Re: RAID showing all devices as spares after partial unplug

From: Phil Turmel <philip@turmel.org>
To: Jim Schatzman <james.schatzman@futurelabusa.com>
Cc: "linux-raid@vger.kernel.org" <linux-raid@vger.kernel.org>
Subject: Re: RAID showing all devices as spares after partial unplug
Date: Tue, 20 Sep 2011 00:33:05 -0400	[thread overview]
Message-ID: <4E781781.8060106@turmel.org> (raw)
In-Reply-To: <20110920010054.8DFFE581F7A@mail.futurelabusa.com>

[added the list CC: back.  Please use reply-to-all on kernel.org lists.]

On 09/19/2011 09:00 PM, Jim Schatzman wrote:
> Thanks to all. Some notes
> 
> 1) I have never gotten "mdadm --assemble --force" to work as desired.
> Having tried this on the 6-8 occasions when I have temporarily
> disconnected some drives, all that I have seen is that the
> temporarily-disconnect drives/partitions get added as spares and
> that's not helpful, as far as I can see. I'll have to try it the next
> time and see if it works.

Seems to be dependent on dirty status of the array (write in progress).  Also, you should ensure the array is stopped before assembling after reconnecting.

> 2) Thanks for reminding me about the --assume-clean with "mdadm
> --create" option. Very important.  My bad for forgetting it.
> 
> 3) This is the first time I have heard that it is possible to get
> mdadm/md to ignore the event counts in the metadata via environmental
> variable. Can someone please provide the details?

I was mistaken...  The variable I was thinking of only applies to interrupted --grow operations: "MDADM_GROW_ALLOW_OLD".

> I freely acknowledge that forcing mdadm to do something abnormal
> risks losing data. My situation, like Mike's, has always (knock on
> wood) been when the array was up but idle. Two slightly different
> cases are (1) drives are disconnected when the system is up; (2)
> drives are disconnected when the system is powered down and then
> rebooted. Both situations have always occurred when enough drives are
> offlined that the array cannot function and gets stopped
> automatically. Both situations have always resulted in
> drives/partitions being marked as "spare" if the subsequent assembly
> is done without "--no-degraded".

Neil has already responded that this needs looking at.  The key will be the recognition of multiple simultaneous failures as not really a drive problem, triggering some form of alternate recovery.

> Following Mike's procedure of removing the arrays from
> /etc/mdadm.conf and always assembling with "--no-degraded", the
> problem is eliminated in the case that drives are unplugged during
> power-off. However, if the drives are unplugged while the system is
> up, then I still have to jump through hoops (i.e., mdadm --create
> --assume-clean) to get the arrays back up. I haven't tried "mdadm
> --assemble --force" for several versions of md/mdadm, so maybe things
> have changed?

--assemble --force will always be at least as safe as --create --assume-clean.  Since it honors the recorded role numbers, it reduces the chance of a typo letting a create happen with devices in the wrong order.  Device naming on boot can vary, especially with recent kernels that are capable of simultaneous probing.  Using the original metadata really helps in this case.  It also helps when the mdadm version has changed substantially since the array was created.

> For me, the fundamental problem has been the very insecure nature of
> eSata connectors. Poor design, in my opinion. The same kind of thing
> could occur, though, with an external enclosure if the power to the
> enclosure is lost.

Indeed.  I haven't experienced the issue, though, as my arrays are all internal.  (so far...)

Phil.

———

▶ **TASK OBJECTIVE**
Return everything in the RAID email reply from "--assemble --force will" down to "enclosure is lost.", copied word for word.

(Bounding box coordinate data)
———

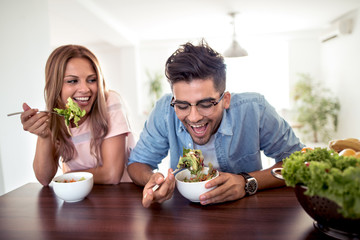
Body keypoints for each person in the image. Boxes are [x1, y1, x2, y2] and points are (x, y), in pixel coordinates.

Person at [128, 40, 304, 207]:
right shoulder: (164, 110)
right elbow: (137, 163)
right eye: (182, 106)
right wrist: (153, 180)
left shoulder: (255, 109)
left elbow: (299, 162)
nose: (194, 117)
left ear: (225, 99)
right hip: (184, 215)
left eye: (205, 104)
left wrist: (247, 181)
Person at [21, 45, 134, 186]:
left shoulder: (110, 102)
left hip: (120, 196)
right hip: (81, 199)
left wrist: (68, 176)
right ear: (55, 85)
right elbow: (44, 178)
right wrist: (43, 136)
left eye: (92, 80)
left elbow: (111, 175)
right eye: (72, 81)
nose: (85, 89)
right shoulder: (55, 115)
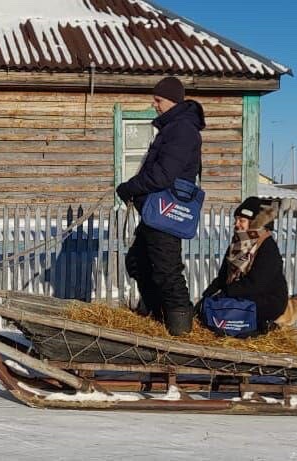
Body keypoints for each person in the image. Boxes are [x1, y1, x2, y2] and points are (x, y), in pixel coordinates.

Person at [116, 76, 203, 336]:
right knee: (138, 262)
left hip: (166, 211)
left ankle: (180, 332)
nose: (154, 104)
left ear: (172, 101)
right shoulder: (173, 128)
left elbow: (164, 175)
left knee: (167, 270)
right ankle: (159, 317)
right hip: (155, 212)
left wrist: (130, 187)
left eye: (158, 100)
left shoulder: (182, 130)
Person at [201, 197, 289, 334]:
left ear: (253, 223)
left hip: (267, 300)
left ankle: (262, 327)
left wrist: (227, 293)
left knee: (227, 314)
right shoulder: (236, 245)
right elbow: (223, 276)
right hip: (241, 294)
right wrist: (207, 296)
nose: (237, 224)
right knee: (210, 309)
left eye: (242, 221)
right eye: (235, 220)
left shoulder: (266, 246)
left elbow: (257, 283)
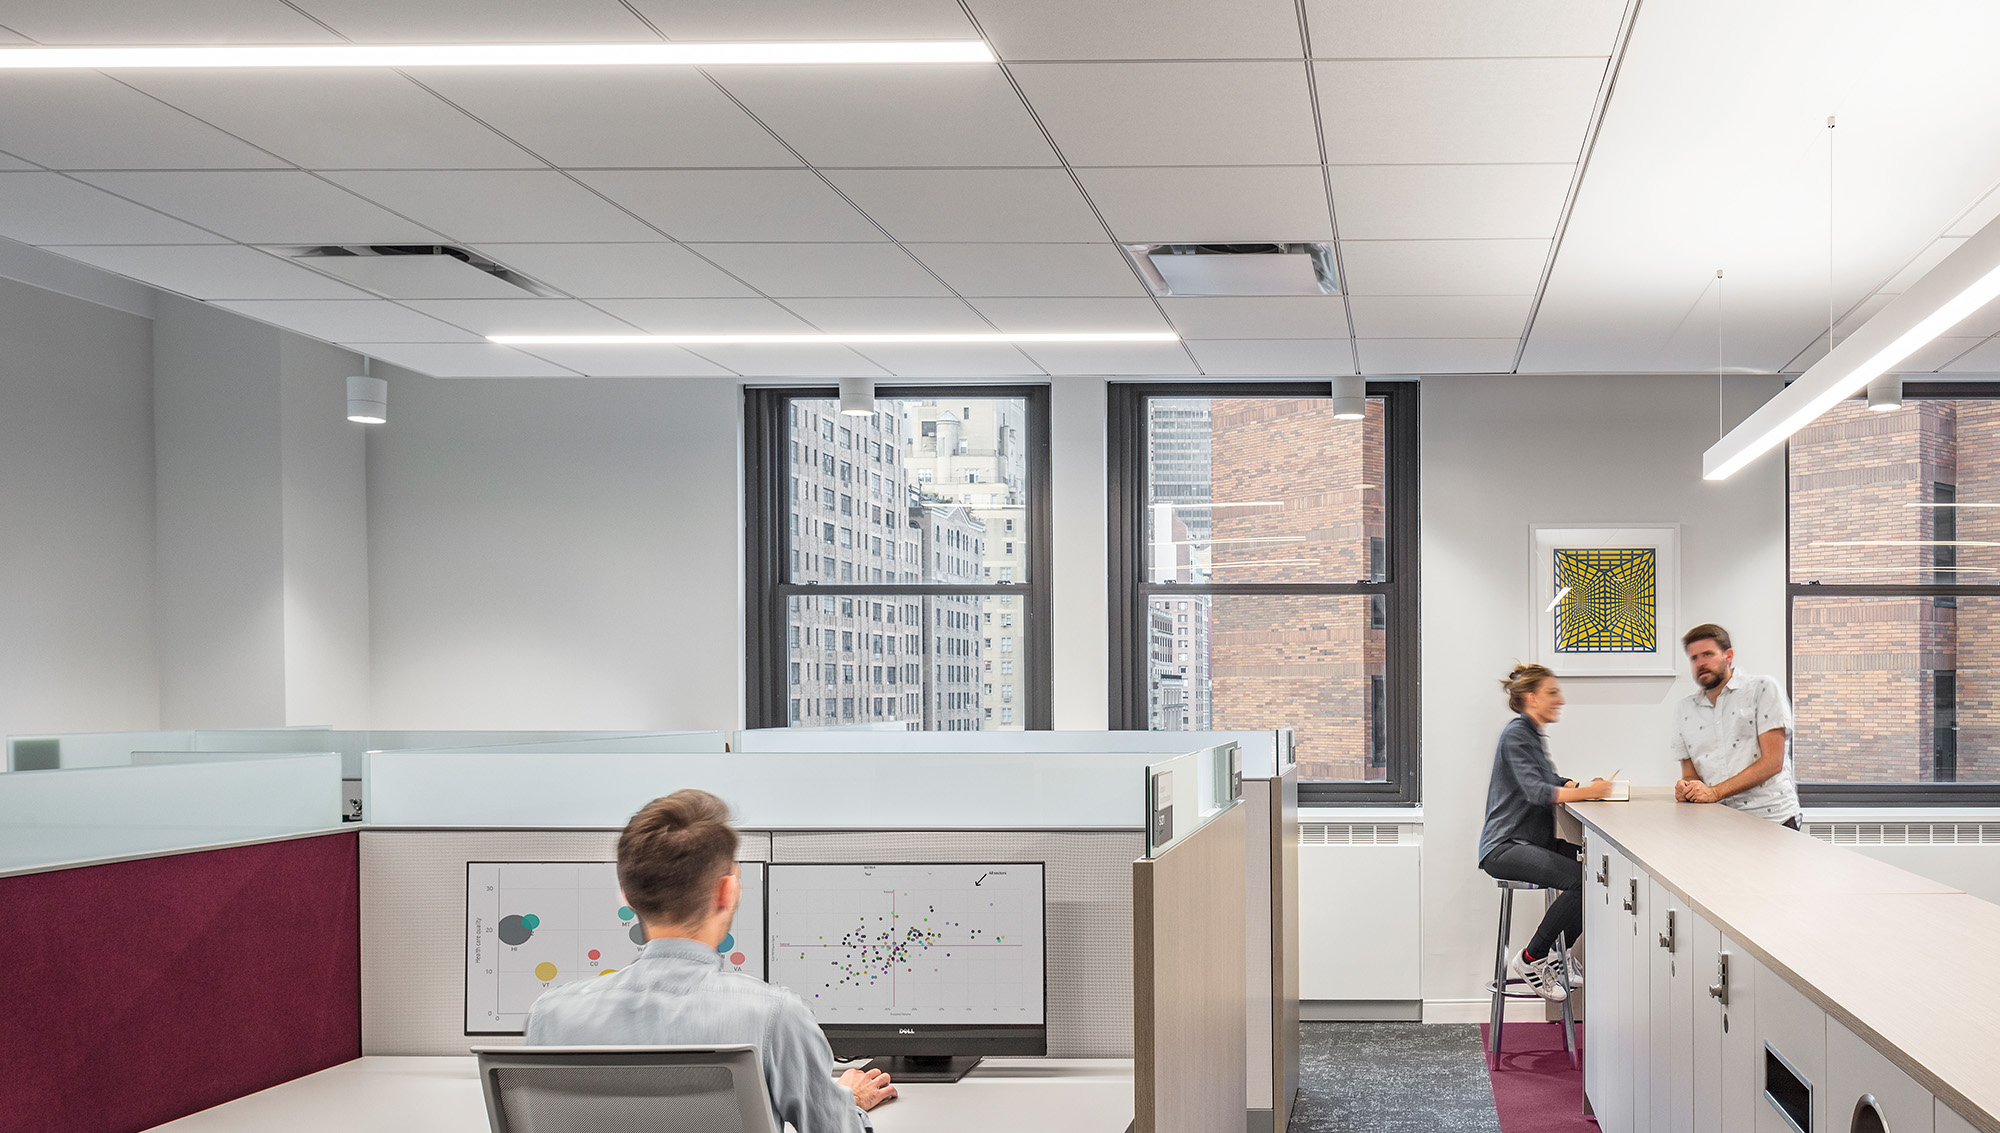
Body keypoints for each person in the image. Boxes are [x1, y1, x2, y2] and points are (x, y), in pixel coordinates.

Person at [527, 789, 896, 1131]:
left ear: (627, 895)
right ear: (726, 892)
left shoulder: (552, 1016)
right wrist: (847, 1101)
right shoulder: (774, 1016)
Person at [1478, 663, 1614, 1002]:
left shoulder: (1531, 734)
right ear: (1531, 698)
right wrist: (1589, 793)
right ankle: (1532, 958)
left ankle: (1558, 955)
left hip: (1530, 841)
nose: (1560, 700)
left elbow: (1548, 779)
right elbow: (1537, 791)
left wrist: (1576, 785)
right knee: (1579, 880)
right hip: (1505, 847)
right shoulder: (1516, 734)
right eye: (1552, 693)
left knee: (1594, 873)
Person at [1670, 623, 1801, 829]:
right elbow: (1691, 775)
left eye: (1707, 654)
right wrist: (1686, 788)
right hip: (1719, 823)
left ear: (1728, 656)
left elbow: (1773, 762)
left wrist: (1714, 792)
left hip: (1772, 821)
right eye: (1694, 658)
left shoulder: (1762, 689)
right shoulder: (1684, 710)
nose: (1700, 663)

———

▶ **RESULT FOR THIS TASK**
--assemble --force will always be at least as safe as --create --assume-clean.  Since it honors the recorded role numbers, it reduces the chance of a typo letting a create happen with devices in the wrong order.  Device naming on boot can vary, especially with recent kernels that are capable of simultaneous probing.  Using the original metadata really helps in this case.  It also helps when the mdadm version has changed substantially since the array was created.

> For me, the fundamental problem has been the very insecure nature of
> eSata connectors. Poor design, in my opinion. The same kind of thing
> could occur, though, with an external enclosure if the power to the
> enclosure is lost.